Problem details - Lines in the listing below that hold "shoulder" are the ones to copy.

....................

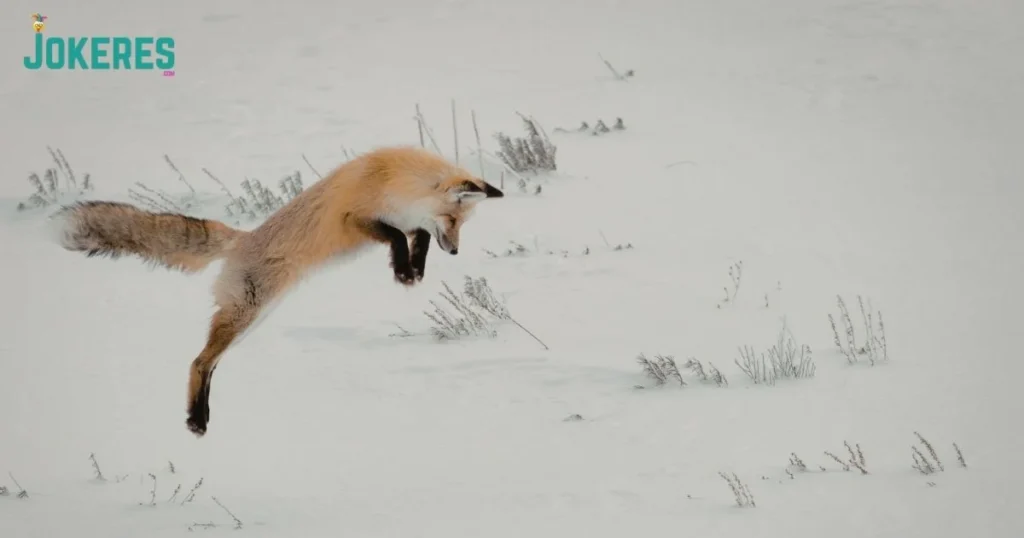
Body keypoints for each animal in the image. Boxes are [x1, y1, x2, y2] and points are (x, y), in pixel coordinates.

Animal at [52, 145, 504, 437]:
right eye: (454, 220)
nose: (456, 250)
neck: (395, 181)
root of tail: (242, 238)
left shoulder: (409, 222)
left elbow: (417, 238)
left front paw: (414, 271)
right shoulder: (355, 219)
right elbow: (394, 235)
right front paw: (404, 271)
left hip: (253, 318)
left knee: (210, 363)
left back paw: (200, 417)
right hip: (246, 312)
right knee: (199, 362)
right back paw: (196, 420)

....................

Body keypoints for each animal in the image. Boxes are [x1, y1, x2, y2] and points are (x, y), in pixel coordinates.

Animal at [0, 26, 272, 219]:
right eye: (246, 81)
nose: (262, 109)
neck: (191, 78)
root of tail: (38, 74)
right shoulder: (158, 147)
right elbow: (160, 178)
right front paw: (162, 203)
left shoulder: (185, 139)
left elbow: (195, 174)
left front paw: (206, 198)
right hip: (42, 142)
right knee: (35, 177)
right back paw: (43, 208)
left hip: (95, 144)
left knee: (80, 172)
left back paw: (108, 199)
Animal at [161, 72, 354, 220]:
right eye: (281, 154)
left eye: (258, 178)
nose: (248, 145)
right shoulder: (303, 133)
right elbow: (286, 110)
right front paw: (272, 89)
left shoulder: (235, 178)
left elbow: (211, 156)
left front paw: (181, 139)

....................

Solution for this problem -
left shoulder: (409, 222)
right shoulder: (355, 219)
right shoulder: (158, 147)
left shoulder: (185, 139)
right shoulder: (303, 133)
left shoulder: (235, 178)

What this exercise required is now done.